[Dataset entries]

────────────────

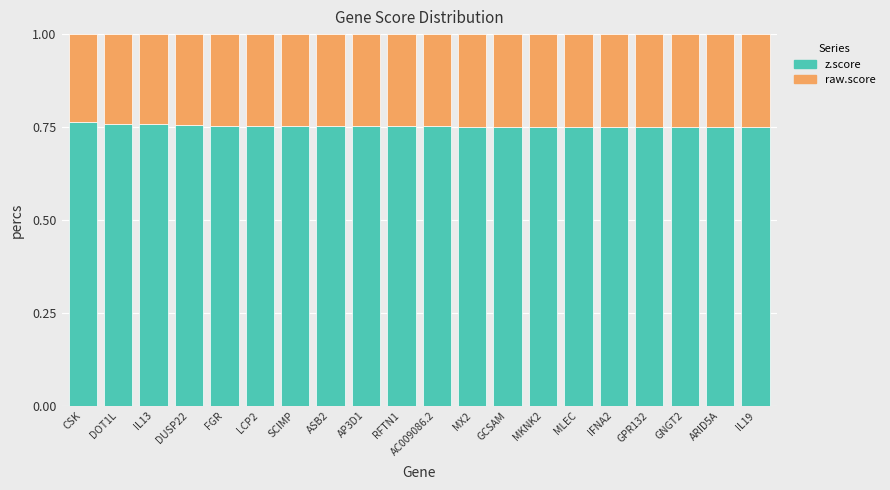

What are all the series names shown in the legend?

z.score, raw.score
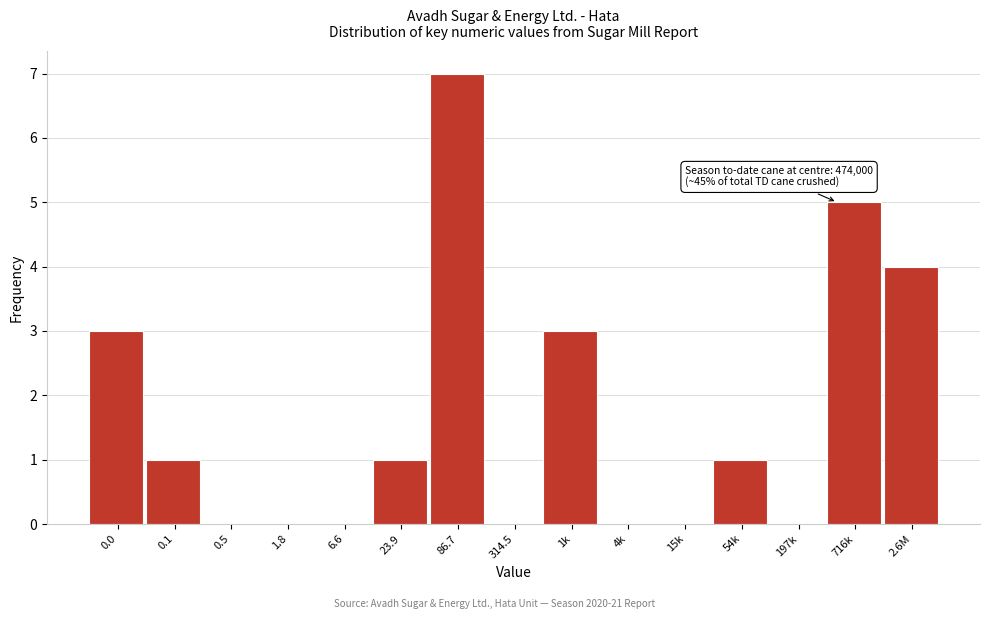

Reading left to right, list all the values displayed in this chart.

0.0=3	0.1=1	0.5=0	1.8=0	6.6=0	23.9=1	86.7=7	314.5=0	1k=3	4k=0	15k=0	54k=1	197k=0	716k=5	2.6M=4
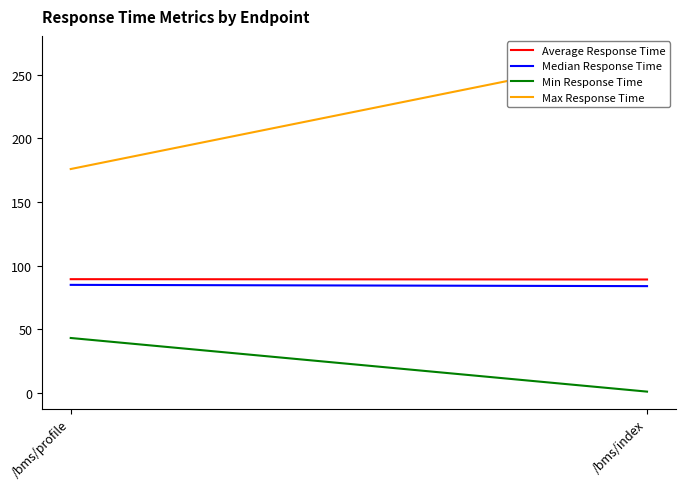

What are all the series names shown in the legend?

Average Response Time, Median Response Time, Min Response Time, Max Response Time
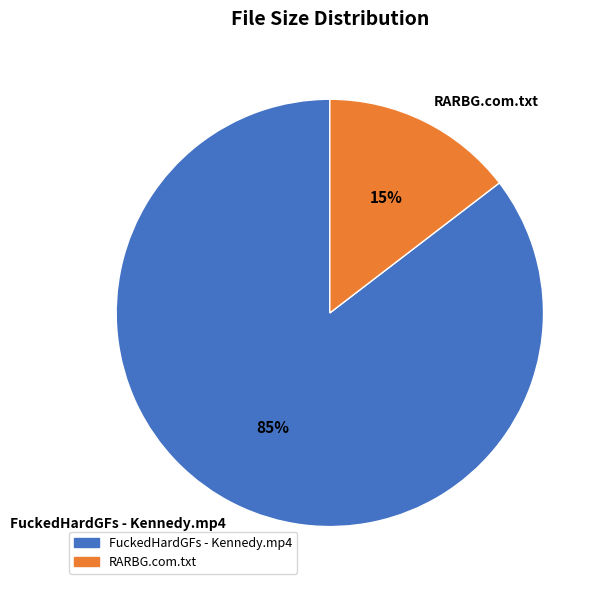

To the nearest percent, what is the average slice percentage?

50%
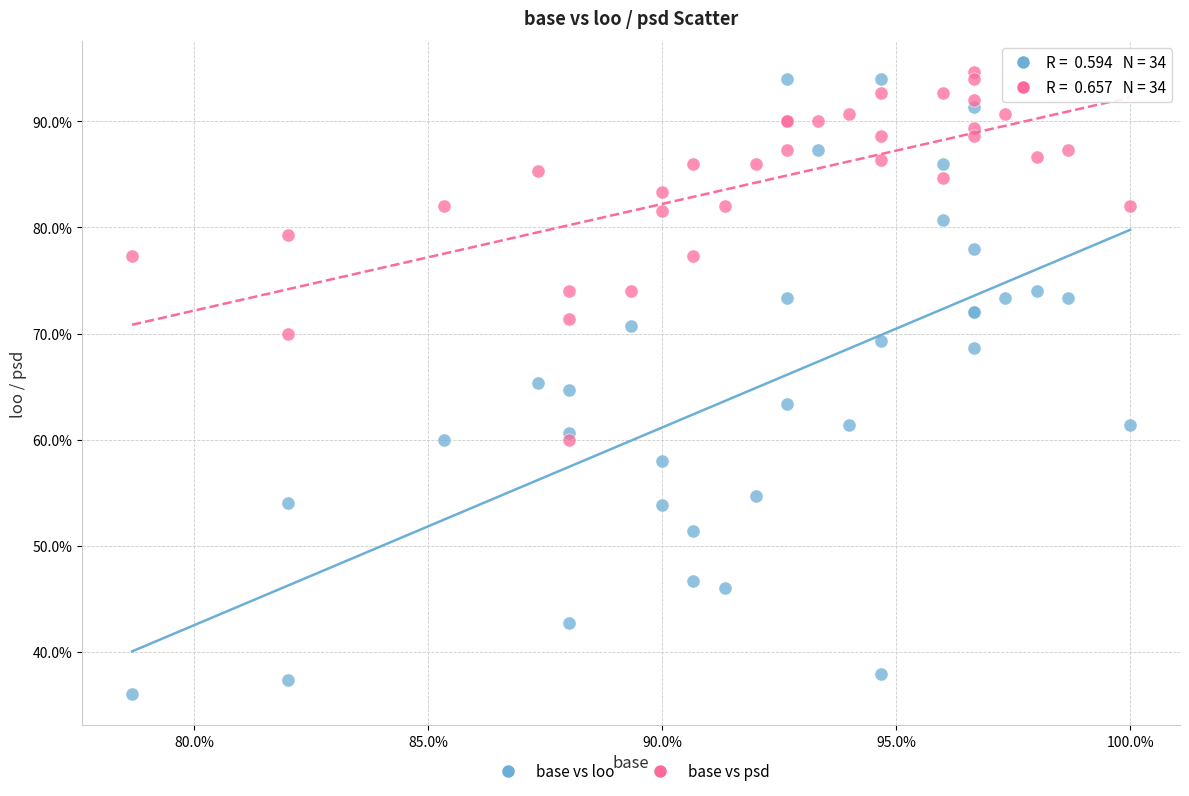

Which series has the widest spread of Y values?

base vs loo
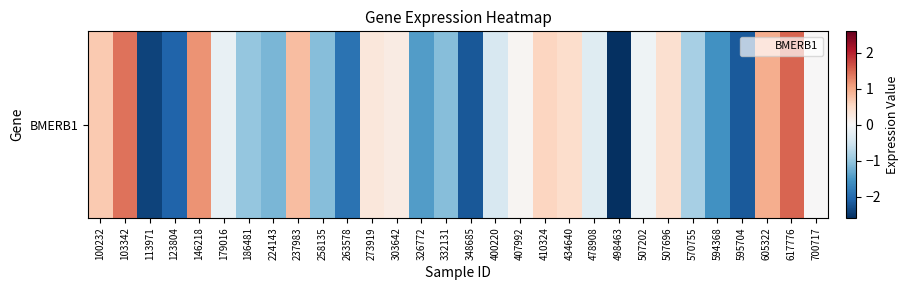

What is the difference between the maximum and second lowest values?

3.9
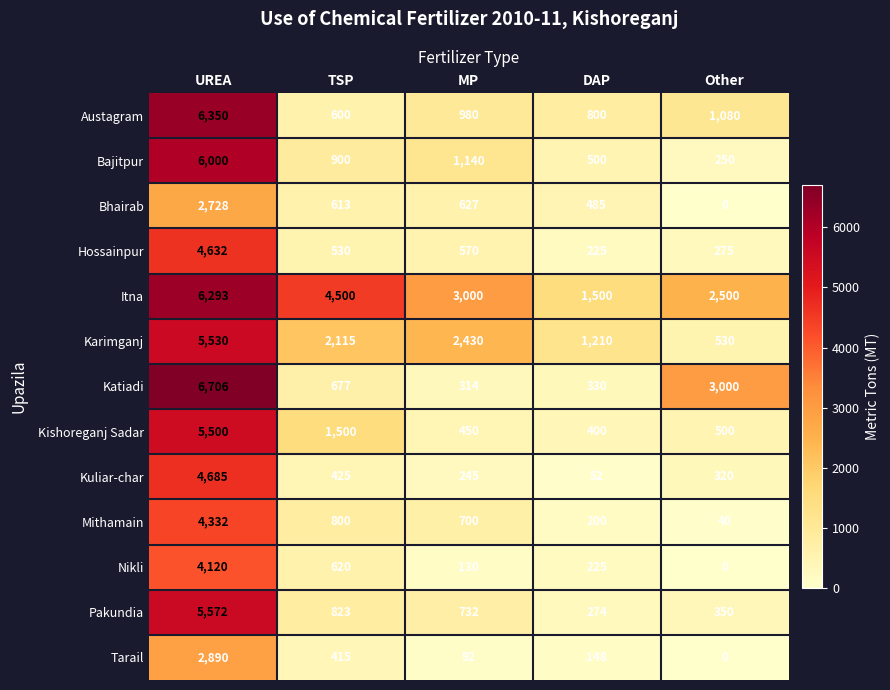

Read the Kishoreganj Sadar value at UREA, to the nearest 10.

5500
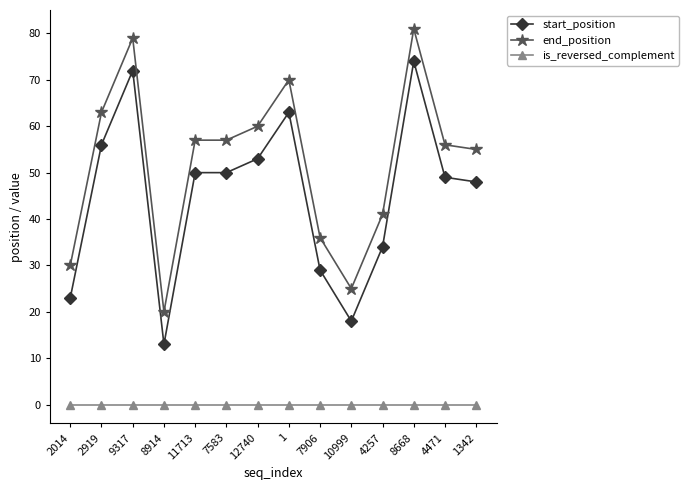

What position from the left is 1?

8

────────────────

*Job item:*
Count the lines in the records above that contain the string "values". Give only the number.

*Exercise result:*
3